Collected data entries:
---------------

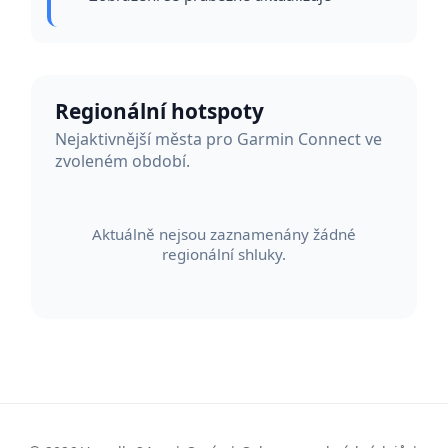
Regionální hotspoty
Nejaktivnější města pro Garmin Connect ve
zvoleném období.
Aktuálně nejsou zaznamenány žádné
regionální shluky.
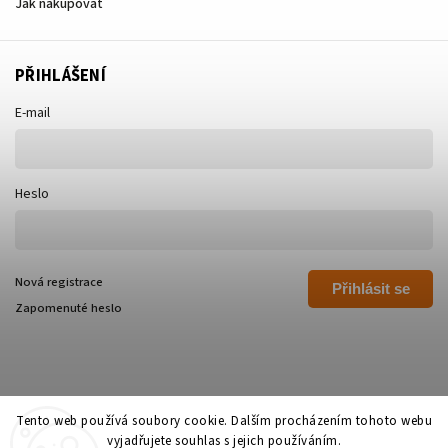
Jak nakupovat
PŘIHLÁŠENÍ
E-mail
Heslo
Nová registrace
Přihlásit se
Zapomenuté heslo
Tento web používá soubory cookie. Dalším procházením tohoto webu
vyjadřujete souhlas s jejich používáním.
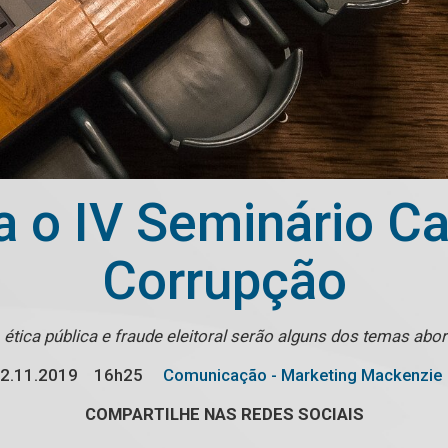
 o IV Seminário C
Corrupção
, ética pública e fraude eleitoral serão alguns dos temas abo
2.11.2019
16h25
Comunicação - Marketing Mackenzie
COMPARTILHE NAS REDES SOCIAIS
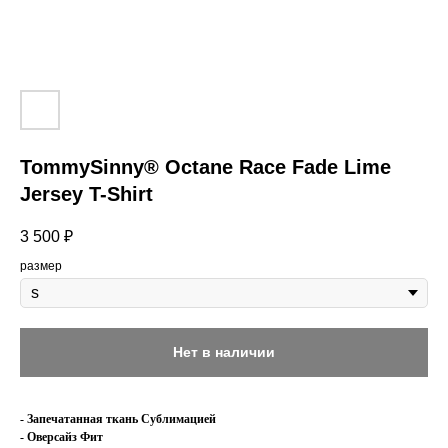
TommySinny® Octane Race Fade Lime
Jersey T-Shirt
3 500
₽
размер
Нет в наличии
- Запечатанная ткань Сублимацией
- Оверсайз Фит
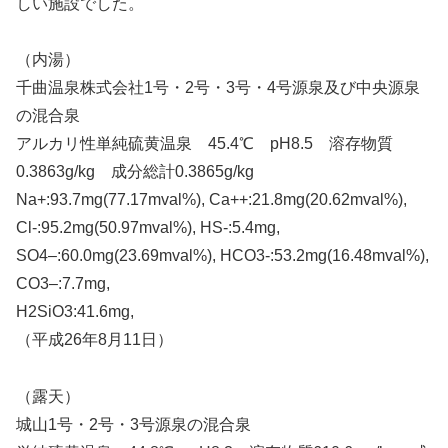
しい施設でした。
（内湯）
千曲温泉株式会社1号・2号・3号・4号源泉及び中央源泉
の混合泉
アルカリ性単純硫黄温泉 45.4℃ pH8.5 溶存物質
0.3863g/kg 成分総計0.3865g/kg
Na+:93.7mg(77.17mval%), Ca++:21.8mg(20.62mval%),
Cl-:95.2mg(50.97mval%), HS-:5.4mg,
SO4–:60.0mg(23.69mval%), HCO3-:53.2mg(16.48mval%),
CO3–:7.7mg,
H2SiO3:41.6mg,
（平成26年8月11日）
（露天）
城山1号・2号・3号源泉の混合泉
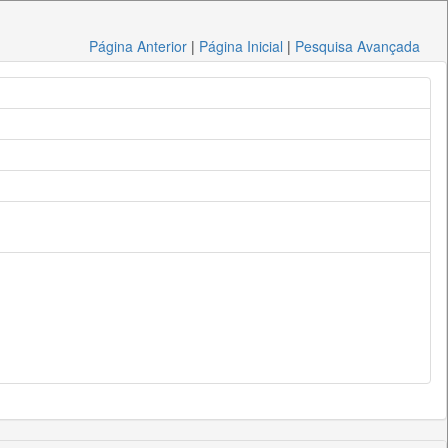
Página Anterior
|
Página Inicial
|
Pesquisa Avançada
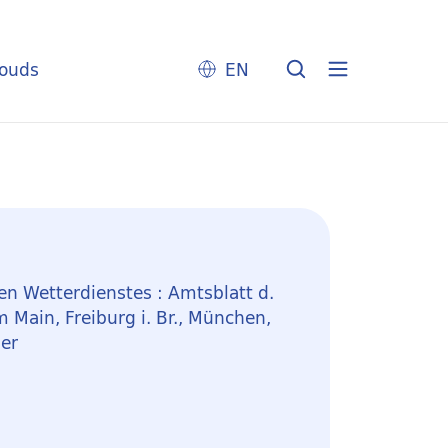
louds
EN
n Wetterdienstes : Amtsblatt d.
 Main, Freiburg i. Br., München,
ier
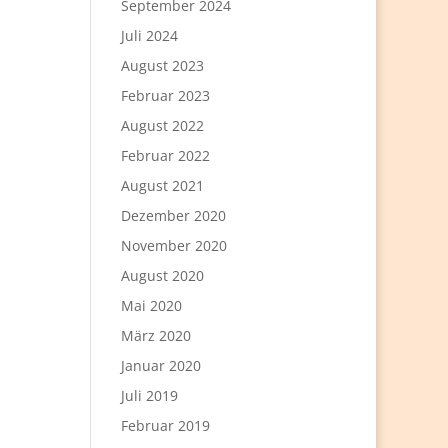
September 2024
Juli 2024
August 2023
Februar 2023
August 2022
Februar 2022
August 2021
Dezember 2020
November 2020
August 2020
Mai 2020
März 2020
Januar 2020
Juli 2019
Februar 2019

---------------

_THE TASK_: Filter the records for lines containing the word "August" and copy each one.

_THE COMPLETED TASK_:
August 2023
August 2022
August 2021
August 2020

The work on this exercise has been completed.